Mais le soir Geneviève me rendait mon livre et le lys s’y trouvait.

Jamais je ne chéris ma mère d’une façon plus démonstrative. Elle en était tout heureuse et me désignait à Mme Darzas d’un air qui signifiait :

— Hein ! est-il gentil ! quel bon cœur !

Je m’échappais en élans de joie d’une telle extravagance que Geneviève en riait aux larmes. Et elle disait :

— Cela me fait du bien de rire… il y a si longtemps ! Ah ! Philippe n’est pas rieur, lui.

Ces paroles prononcées fort simplement ne masquaient-elles point des gouffres de tristesse ? Ma pitié s’y trompait, et je me fusse livré aux singeries les plus absurdes, à des grimaces, à des contorsions, pour exciter son rire. C’était facile : un mot suffisait.
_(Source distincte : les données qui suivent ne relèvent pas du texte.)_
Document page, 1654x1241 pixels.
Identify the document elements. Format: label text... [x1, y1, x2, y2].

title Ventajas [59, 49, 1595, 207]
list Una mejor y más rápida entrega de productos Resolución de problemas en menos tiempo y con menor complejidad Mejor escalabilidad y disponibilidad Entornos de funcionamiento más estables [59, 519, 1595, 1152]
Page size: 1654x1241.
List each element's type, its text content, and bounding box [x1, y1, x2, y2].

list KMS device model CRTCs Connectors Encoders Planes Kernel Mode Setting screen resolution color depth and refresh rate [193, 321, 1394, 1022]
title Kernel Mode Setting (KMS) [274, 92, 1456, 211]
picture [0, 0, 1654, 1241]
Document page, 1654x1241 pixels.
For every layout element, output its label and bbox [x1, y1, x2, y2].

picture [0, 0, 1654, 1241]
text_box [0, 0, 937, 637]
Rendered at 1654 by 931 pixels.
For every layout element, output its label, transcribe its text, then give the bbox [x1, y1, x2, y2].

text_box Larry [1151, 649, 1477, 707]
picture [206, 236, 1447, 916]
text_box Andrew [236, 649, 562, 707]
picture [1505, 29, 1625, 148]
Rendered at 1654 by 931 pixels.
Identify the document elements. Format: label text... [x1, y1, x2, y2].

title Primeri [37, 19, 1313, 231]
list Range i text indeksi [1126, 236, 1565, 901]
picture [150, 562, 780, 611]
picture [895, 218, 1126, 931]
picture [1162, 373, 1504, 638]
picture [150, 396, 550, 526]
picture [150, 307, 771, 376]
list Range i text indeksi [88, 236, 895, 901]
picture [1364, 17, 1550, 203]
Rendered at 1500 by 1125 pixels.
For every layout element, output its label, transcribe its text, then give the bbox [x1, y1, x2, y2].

Hélas ! notre entente ne se traduisait par nul surcroît d’intimité, car je n’avais rien à lui dire et elle ne me disait rien non plus. J’en arrivais à présumer, tellement les mots que nous risquions, tombaient à faux, qu’il ne nous serait jamais permis de causer paisiblement. Elle était si loin de moi ! L’étoffe de sa robe, les revers de son corsage, les plis de sa jupe, autant d’objets à quoi ma main n’aurait su atteindre, alors même que j’eusse résolu d’y toucher.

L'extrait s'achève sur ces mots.